Hilda l’interrompit, faisant claquer sa langue et agitant un doigt vers lui. « Tsk, tsk, tsk. Je crains que le directeur Korbel n’ait pas les aptitudes requises pour utiliser ce genre d’accélérateur de mana. Mais il n’est pas le seul concerné. Non, je pense que vous verrez que je suis la seule chercheuse à avoir l’expérience de l’utilisation d’un tel accélérateur sur un sujet humain. Hee-hee-hee. » Ce rire sec et rauque éclata une fois de plus, avant de se calmer lorsque Hilda lui jeta un coup d’œil, les yeux révulsés. « Ah, mais si vous insistez, il n’y a pas de mal à demander au directeur vous-même. Je n’y verrai pas d’inconvénient. »

« … »

Face à la confiance écrasante de la jeune fille, Ayato ne savait plus où donner de la tête.

Elle disait probablement la vérité.

« … Dans ce cas, que voulez-vous ? »

« Oh ? »

Elle avait suggéré qu’ils s’entraident, il devait donc y avoir quelque chose qu’elle attendait de lui en retour.

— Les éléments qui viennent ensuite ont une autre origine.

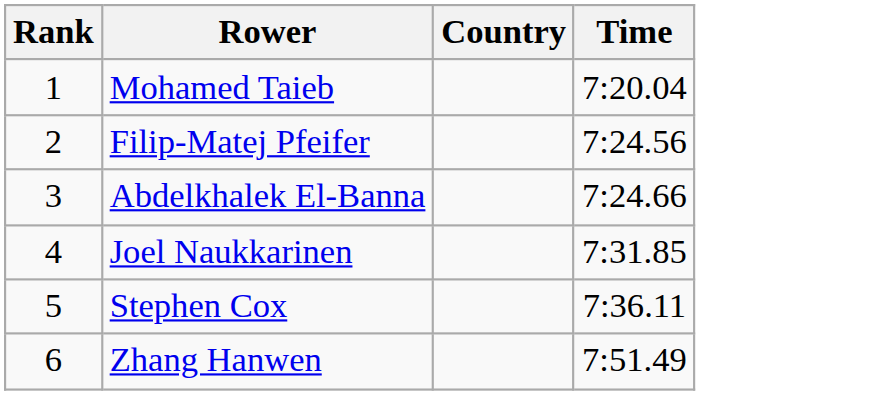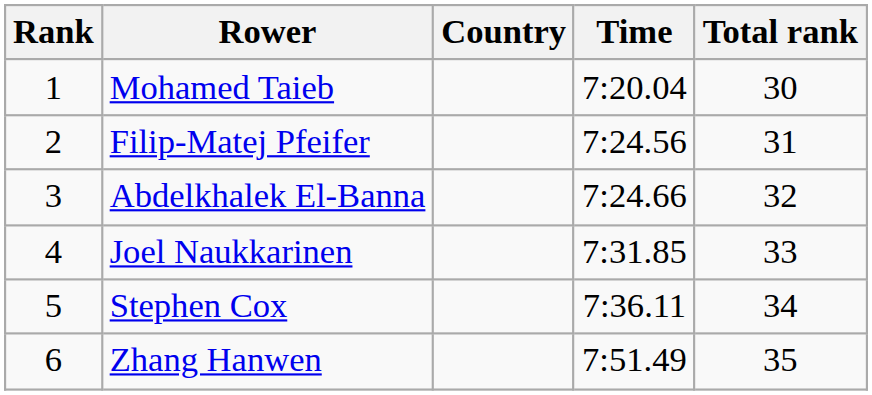+ column: Total rank | 30 | 31 | 32 | 33 | 34 | 35
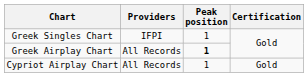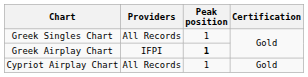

« Oh, je vois, je vois, vous apprenez vite, n’est-ce pas ? Eh bien, vous n’avez pas à vous inquiéter. Ce n’est pas très compliqué. »

« Attendez une minute ! » Ayato balbutia, essayant de rappeler à Hilda qu’il n’avait pas encore accepté sa proposition, mais son corps se raidit à mesure qu’elle continuait.

« Tout ce que j’attends de vous, c’est que vous gagniez au Gryps. » Elle parlait calmement, comme si elle ne faisait que passer une commande dans un restaurant local.

« Vous voulez que je gagne… ? »

« Le Lindvolus aurait aussi été parfait aussi, mais je crains de ne pas pouvoir me permettre d’attendre l’hiver prochain. Ne vous inquiétez pas, je suis déjà au courant. Vous avez rejoint l’équipe de la présidente du conseil des élèves, n’est-ce pas ? »

« Cela ne veut pas dire que nous pourrons gagner… »

Compte tenu de ses membres, il s’agissait sans aucun doute d’une équipe puissante, mais cela ne voulait pas dire qu’ils pouvaient se permettre de sous-estimer ce que le tournoi pouvait leur réserver.

« Ne vous inquiétez pas. Tant que la présidente du conseil des élèves et vous, vous travaillez ensemble, c’est garanti », déclara Hilda en hochant la tête.

« … En d’autres termes, vous espérez que votre vœu soit exaucé par mon intermédiaire ? »

« Eh bien… si vous voulez le dire ainsi, je suppose qu’on peut le dire », répondit-elle, son expression légèrement mécontente suggérant qu’elle n’était pas particulièrement satisfaite de cette description.

« Que voulez-vous précisément ? »

« Oui, en supposant que vous gagniez le tournoi, j’aimerais que ma pénalité soit annulée. »

« … Votre pénalité ? »

***

Partie 2

« C’est vrai. La vérité, c’est qu’il y a eu un petit accident il y a quelques années, et pour une raison ou une autre, j’ai dû en porter seule le blâme. C’est pour ça que j’ai dit qu’Allekant est un bon endroit la plupart du temps. Je suppose qu’il s’agissait d’une de ces choses qui sortent de ce cadre. Personnellement, je ne pensais pas qu’un ou deux laboratoires auraient autant d’importance pour eux… Mais de toute façon, depuis que c’est arrivé, je ne suis plus libre de faire ce que je veux. » Elle poussa un profond soupir. « Le pire, c’est qu’ils m’ont imposée des restrictions sur l’utilisation des installations, et je n’ai pas le droit d’utiliser quoi que ce soit de niveau cinq. Mes recherches sont donc au point mort. De ce fait, je passe mon temps à m’occuper de travaux qui ne m’intéressent pas du tout… J’en ai assez de tout ça. »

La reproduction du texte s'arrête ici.